1. Predeconversion trauma – the harm done by religious beliefs and practices during the time a person is religious or in a religious family

2. Deconversion – the acute period of leaving a religion

3. Postdeconversion adaptation – a) the long-term mental health issues, b) delayed development, and c) cultural adjustment in the “World”

Treatment goals and methods are understandably different in these various stages.

My opinion is that mental health professionals have a lot to learn about treating religious harm.  Important strides have been made in treating psychological trauma generally, and these advances are relevant to religious trauma.  I have studied with leaders in the field such as Dr. Bessel van der Kolk and Dr.
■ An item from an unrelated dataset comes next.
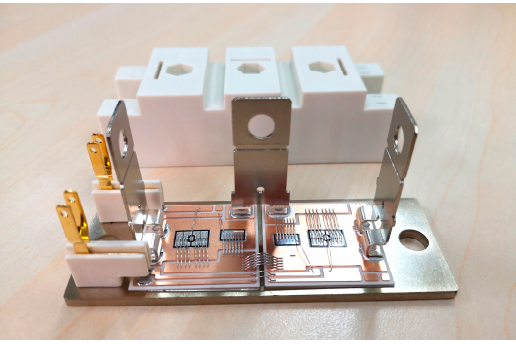
Figure 8. The insulated gate bipolar transistor (IGBT) module used in the experiment.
Eric Gentry, and am consulting with them about applying this research to religious trauma.  While I am not an expert in the biological details of trauma, I do take a body-oriented approach and I am a Certified Clinical Trauma Professional.  Among my influences are these books which I recommend to other helping professionals:

• The Body Keeps the Score by Bessel van der Kolk

• Forward Facing Trauma Therapy by J. Eric Gentry

• Healing the Fragmented Selves of Trauma Survivors, by Janina Fisher

• Trauma and Recovery, by Judith Herman

• Complex PTSD: From Surviving to Thriving, by Pete Walker

With any case, the therapeutic relationship is of primary importance for healing.  Other principles and areas of knowledge are important such as safety and understanding of toxic religious experience.  (These are covered in the training and supervision that I offer).  In working with clients, I then draw from the following approaches:

Inner Child Work

Acceptance and Commitment Therapy

Mindfulness

Clinical Guided Imagery

Narrative Therapy

Somatic Experiencing

Cognitive Behavioral Therapy

Psychoeducation

Relationship Counseling

Life Coaching

Sex Therapy

Expressive Arts Therapy

Group Therapy

Especially effective is the retreat experience, in which participants are able to overcome their perceived aloneness and learn strategies for healing together.

At present, my general approach is religious recovery coaching, which includes important psychoeducation about religious harm and trauma.  This is consistent with Eric Gentry’s “Forward Facing Trauma Therapy” which emphasizes coaching and psychoeducation rather than psychotherapy for treatment of trauma.